At the other end of the spectrum lies Singapore. The Casino Regulatory Authority of Singapore releases next-to-no information on the financial performance of its casinos. Trying to track the overall development of the industry is tough, because you need to dig into the financial filings of the companies that run the two casinos there. It’s still possible, but it’s not nearly as much fun as
having an “official” set of numbers.

Nevada is somewhere in the middle. Each month, the Gaming Control Board issues the Gaming Revenue Report, which for me personally means several hours of work harvesting the most useful data for inclusions in the two reports I produce each month, a comparative historical analysis looking at the monthly results for the month in question since 2004, and a rolling six-month analysis, which
captures the latest trend. There are no numbers for individual casinos; rather, the state’s 328 (as of the May report) nonrestricted gaming locations are divvied up into reporting areas such as “Las Vegas Strip,” “Washoe County Sparks Area” and “Elko County Balance of County.” To make matters slightly more complicated, the GCB does not issue a list verifying which casino is in which reporting area. Sometimes this is obvious: the Bellagio is clearly going to be in the Las Vegas Strip group. Other times, it is not; the M Resort is included in the Boulder Strip group even though it is on Las Vegas Boulevard.

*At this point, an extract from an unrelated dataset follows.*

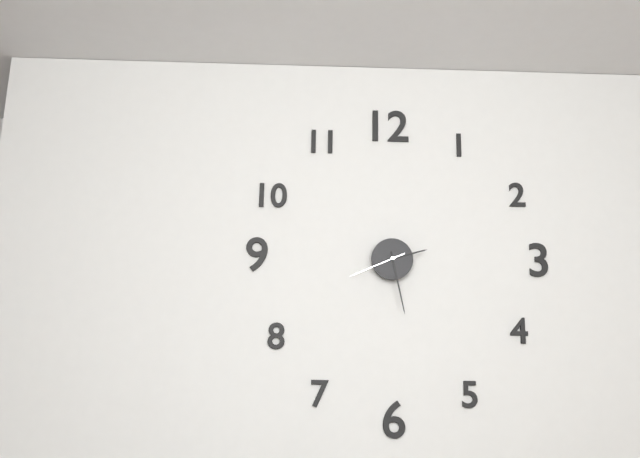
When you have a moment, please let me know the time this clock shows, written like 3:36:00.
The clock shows 2:28:41
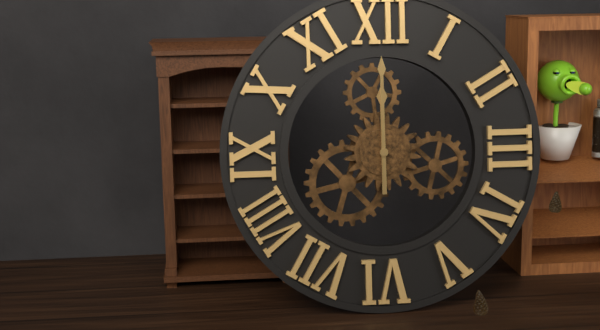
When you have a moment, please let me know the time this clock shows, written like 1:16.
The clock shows 12:00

Still, there are practical reasons against New Jersey-style (nearly) full disclosure: New Jersey only has 12 casinos, and its monthly revenue report is a compact 24 pages. If Nevada produced a document with a similar level of detail, it would run approximately 656 pages. Every month. Even if you are an unabashed casino statistics nerd, that might be too much of a good thing.

While it makes apples-to-apples comparisons difficult or impossible, the varying levels of transparency and disclosure in gaming statistical filings, at the very least, provide some challenges for the analyst and make the job interesting.